What to do:
1. For each statement below, state whether it agrees with the Byron festival passage, answering yes or no and quoting the deciding words of the passage exactly: (a) up to 1500 people gathered at Main Beach on the Saturday morning; (b) the speakers came solely from scientific disciplines; (c) Michael Murray is identified as a local councillor.
2. Extend the Byron festival passage, beginning after its final sentence.

Given passage:
▼

SOME festival-goers also believed that it had secured the shire's position as a global centre of new-age consciousness.
Byron is already on the map as an alternative lifestyle region, with a background of hippie (and sometimes dippy) pastimes, but the event's smooth running and high standards could add to the shire's attraction for upmarket yet alternative tourists from around the world, said local real estate professional Michael Murray.
Mr Murray said participants and councillors had talked about how the shire should encourage the kind of "new-age consciousness clientele" and the accommodation to cater for them.
He said the festival had "exceeded everyone's expectations, especially with the quality of the speakers, who were very strong".
The speakers came from a variety of disciplines, including science, wellness, art, ecology, new economics and indigenous culture.
Music and meditation sessions were also available, as well as workshops and panels and also a large kids' village.
Up to 1500 people gathered to welcome the sun at Main Beach on the Saturday morning, and to watch Aboriginal elders perform ceremonies and speak about the importance of people coming together to create change.

▲

Stored items from a collection:
▼

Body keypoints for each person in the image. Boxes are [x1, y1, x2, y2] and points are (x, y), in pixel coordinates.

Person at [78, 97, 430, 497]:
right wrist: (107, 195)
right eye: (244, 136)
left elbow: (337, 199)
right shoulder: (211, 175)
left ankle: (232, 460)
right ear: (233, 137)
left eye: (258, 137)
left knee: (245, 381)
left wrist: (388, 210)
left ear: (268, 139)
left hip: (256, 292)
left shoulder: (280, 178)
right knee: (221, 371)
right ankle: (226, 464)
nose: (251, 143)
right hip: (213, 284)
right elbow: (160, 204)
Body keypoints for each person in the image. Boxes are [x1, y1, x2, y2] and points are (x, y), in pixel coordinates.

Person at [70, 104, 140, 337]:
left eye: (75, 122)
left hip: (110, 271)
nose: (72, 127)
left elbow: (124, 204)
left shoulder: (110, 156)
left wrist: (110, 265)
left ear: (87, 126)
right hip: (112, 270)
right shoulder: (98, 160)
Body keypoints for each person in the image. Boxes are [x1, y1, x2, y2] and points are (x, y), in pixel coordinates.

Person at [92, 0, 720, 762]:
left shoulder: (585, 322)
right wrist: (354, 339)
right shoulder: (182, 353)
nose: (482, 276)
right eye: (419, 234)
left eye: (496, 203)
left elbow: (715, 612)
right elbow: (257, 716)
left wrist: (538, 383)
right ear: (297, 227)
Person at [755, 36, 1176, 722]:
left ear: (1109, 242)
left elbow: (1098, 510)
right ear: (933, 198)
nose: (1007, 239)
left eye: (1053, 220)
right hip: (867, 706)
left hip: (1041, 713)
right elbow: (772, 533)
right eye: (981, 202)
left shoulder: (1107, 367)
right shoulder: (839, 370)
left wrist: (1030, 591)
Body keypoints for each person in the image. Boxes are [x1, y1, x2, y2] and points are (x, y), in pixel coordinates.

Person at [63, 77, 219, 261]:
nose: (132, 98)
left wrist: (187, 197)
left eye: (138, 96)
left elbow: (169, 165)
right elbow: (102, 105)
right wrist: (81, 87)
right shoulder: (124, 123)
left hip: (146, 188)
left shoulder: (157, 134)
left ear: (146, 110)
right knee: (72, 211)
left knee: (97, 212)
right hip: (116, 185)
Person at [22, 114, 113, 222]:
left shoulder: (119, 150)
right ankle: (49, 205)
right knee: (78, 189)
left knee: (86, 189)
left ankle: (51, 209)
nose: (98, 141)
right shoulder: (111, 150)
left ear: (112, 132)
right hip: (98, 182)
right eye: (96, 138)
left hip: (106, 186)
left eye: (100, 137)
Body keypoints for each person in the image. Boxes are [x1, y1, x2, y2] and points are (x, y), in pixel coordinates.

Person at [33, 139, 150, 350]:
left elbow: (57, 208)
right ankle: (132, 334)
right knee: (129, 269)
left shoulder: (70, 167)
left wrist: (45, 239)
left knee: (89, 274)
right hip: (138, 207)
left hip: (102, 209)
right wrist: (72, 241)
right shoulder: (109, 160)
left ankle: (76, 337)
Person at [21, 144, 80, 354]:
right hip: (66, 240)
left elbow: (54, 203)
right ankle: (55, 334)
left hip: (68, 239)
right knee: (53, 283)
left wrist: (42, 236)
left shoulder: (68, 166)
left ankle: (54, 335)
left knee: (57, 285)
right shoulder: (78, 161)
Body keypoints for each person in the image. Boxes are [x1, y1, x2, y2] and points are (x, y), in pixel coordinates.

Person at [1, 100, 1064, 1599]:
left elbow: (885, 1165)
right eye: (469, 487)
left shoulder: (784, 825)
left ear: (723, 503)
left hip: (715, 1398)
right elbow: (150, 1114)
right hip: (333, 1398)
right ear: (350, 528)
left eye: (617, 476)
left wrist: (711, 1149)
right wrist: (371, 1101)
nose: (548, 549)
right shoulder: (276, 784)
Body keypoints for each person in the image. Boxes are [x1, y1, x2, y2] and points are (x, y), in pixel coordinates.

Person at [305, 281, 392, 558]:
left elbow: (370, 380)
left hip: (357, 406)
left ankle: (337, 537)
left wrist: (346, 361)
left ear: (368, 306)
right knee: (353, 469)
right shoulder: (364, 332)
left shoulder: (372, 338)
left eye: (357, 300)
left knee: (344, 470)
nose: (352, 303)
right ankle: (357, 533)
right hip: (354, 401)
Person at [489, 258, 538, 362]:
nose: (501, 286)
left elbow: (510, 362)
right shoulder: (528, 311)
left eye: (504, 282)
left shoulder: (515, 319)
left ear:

▲

Responses for each task:
1.
(a) Yes: "Up to 1500 people gathered to welcome the sun at Main Beach on the Saturday morning"
(b) No: "The speakers came from a variety of disciplines, including science, wellness, art, ecology, new economics and indigenous culture."
(c) No: "said local real estate professional Michael Murray"

2.
Elder Uncle Bob Randall said people needed to decide: "Am I going to live for my need or for my greed?"
Mr Murray said he had been particularly impressed by stem cell biologist Bruce Lipton's outline of "the whole scientific background of how we are affected by our thoughts and programming".
And the information given by Dr Paul Stamets - a dedicated mycologist, or mushroom expert - on the benefits of edible and medicinal mushrooms had been "stunning", Mr Murray said.
Other participants reported being moved to laughter - and tears - by clown doctor Patch Adams's stories of attempting to distract war-wounded Afghani children while they were being treated without anaesthetic.
Councillor Rose Wanchop said she thought the event marked the baptism of the Regional Sports Centre, which had hosted the many hundreds of people attending without a hitch.